Dopo un anno particolarmente deficitario, la Grecia torna a livelli produttivi nettamente superiori, mentre gli altri Paesi produttori dovrebbero attestarsi tra il 3 e il 5% al di sopra del raccolto dell’anno scorso. Nel complesso, le previsioni europee indicano un raccolto di 2.744.321 tonnellate di pesche e nettarine (escluse le percoche), con un aumento dell’8% rispetto al 2025 (2.531.057 tonnellate), a condizione che non si verifichino eventi climatici gravi da qui alla fine della campagna.
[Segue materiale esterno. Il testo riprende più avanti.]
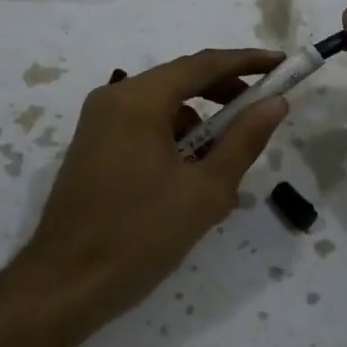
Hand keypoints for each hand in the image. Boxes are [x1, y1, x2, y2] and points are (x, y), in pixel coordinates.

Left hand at [15, 49, 288, 329]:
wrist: (64, 285)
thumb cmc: (140, 236)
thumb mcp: (205, 191)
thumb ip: (244, 141)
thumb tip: (275, 103)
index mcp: (138, 100)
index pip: (203, 65)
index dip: (247, 62)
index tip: (282, 65)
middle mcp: (114, 99)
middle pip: (180, 80)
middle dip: (225, 93)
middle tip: (263, 111)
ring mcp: (99, 123)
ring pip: (162, 107)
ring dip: (200, 124)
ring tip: (229, 163)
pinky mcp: (93, 147)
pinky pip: (143, 128)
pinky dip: (174, 141)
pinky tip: (194, 179)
In Italia, la produzione 2026 di pesche e nettarine dovrebbe raggiungere 867.239 tonnellate, con un incremento del 3% rispetto al 2025. Nel dettaglio (escluse le percoche) 271.003 tonnellate per l’Italia settentrionale, 47.679 ton per le Regioni centrali e 548.557 ton per l’Italia meridionale.
Dopo una campagna 2025 in lieve flessione (-3%), i frutteti italiani hanno beneficiato quest’anno di condizioni favorevoli, senza eventi climatici rilevanti in grado di compromettere il potenziale produttivo. Nonostante questo miglioramento, i volumi restano comunque inferiori al pieno potenziale e si collocano in linea con i livelli registrati negli ultimi anni.
La contrazione strutturale delle superfici prosegue, in particolare per pesche e percoche, con un calo stimato rispettivamente del 3 e del 5% tra il 2025 e il 2026, mentre le superfici a nettarine si stabilizzano. Nel 2025, le flessioni registrate nel centro e nel nord del Paese erano state solo parzialmente compensate da migliori livelli di raccolta in alcune aree meridionali.
E quest’anno la produttività attesa è giudicata buona sull’intero arco del calendario di raccolta.